*** EXTRACT TO READ Section Begins ***

One of the things she talks about a lot now is how the kids at her school in Encinitas don’t get that people are really different in other countries, and that life is really different. I remind her that they are 7th and 8th graders who haven’t had a chance to experience much yet, and many of them haven’t been encouraged to form their own ideas and opinions yet, either. Vacationing overseas is one thing, but experiencing daily life in another culture is something different. You stop being able to take what you know for granted. None of them have had this experience yet, and some of them never will.
For her, as it was for me, the line that become the hardest to buy is that the United States is somehow the “best” country in the world. For much of her life she’s heard a steady litany from me about the problems our country faces, from increasing inequality to severe environmental destruction to rampant gun violence. In a way, I did this to counterbalance the prevalent attitude that the US is better than other places. Living in Mongolia showed her firsthand that life elsewhere is good too. Every place has its struggles, but every place also has a lot of good things, too. The problems begin when you assume that your way is the best way, simply because you are used to it, and that you have nothing to learn from others.

*** EXTRACT TO READ Section Ends ***

_INSTRUCTIONS FOR THE TASK_
Name each problem facing the United States that the extract about living in Mongolia lists.

*** LISTED RECORDS Section Begins ***

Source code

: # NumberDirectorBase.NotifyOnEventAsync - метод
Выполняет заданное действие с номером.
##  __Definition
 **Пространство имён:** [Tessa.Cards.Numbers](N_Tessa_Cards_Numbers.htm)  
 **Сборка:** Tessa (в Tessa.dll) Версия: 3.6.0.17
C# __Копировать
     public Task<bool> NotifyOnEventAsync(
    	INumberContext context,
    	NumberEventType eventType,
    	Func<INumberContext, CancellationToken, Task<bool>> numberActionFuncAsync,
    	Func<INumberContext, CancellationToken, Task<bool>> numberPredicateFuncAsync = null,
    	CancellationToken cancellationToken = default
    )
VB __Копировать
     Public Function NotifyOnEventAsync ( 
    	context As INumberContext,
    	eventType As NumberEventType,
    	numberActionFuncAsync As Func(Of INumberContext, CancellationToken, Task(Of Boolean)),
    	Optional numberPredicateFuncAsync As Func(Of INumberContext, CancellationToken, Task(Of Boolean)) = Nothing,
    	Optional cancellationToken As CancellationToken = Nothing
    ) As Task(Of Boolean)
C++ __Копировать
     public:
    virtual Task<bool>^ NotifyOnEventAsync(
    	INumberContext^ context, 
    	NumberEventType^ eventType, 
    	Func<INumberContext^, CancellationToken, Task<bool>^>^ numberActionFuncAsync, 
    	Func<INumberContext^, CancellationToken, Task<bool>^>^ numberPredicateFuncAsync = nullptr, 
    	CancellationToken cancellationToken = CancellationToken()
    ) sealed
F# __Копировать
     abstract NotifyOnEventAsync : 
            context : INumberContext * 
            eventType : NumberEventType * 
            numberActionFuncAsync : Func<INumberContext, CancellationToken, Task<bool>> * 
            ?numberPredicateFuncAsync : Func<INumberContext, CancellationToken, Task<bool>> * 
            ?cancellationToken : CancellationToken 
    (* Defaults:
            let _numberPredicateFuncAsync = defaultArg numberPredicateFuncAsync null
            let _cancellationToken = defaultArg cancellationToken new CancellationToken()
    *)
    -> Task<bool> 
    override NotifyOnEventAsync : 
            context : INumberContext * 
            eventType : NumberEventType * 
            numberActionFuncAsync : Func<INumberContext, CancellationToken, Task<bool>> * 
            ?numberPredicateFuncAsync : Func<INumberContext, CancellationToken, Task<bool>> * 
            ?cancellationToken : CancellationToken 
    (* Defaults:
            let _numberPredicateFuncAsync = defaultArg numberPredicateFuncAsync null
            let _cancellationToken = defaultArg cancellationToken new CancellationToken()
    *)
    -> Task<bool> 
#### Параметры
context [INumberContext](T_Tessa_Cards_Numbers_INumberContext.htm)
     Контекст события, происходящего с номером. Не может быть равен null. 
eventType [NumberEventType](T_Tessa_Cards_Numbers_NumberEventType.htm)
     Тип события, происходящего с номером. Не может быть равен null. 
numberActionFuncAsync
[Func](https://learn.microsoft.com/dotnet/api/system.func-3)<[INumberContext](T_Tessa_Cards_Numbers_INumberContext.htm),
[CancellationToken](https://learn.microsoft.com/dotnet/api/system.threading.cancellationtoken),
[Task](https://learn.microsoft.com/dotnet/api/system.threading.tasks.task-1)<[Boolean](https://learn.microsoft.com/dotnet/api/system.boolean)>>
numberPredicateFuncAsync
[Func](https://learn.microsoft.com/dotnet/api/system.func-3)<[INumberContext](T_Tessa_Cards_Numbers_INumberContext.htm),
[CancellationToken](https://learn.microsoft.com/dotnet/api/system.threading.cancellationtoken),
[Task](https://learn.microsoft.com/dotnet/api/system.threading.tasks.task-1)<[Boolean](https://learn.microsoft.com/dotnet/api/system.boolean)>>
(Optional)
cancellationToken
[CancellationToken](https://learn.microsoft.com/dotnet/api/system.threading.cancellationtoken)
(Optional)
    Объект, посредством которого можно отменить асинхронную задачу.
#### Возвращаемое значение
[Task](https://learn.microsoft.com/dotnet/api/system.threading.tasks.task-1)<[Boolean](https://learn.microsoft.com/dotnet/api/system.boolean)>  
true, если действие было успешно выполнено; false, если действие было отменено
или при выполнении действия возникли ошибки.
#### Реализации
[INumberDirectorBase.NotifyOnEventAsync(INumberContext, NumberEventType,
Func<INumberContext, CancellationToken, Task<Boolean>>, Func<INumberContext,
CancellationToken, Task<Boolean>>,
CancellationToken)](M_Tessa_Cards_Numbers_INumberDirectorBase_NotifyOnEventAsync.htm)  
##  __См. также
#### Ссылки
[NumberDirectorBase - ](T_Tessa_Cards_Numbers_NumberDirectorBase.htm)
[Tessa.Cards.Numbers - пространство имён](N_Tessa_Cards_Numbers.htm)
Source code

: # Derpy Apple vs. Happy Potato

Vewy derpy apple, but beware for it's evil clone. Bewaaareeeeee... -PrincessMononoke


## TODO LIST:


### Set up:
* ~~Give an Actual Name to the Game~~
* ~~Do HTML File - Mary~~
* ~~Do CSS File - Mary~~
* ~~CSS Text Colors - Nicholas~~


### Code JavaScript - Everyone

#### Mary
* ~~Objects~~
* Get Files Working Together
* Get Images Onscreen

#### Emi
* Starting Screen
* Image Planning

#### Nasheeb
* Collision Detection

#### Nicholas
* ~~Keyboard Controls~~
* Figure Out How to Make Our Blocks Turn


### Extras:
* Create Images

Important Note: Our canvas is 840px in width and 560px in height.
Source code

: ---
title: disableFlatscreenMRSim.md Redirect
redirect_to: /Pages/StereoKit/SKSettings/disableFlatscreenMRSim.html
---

*** LISTED RECORDS Section Ends ***

_TASK RESULT_
Increasing inequality, severe environmental destruction, and rampant gun violence.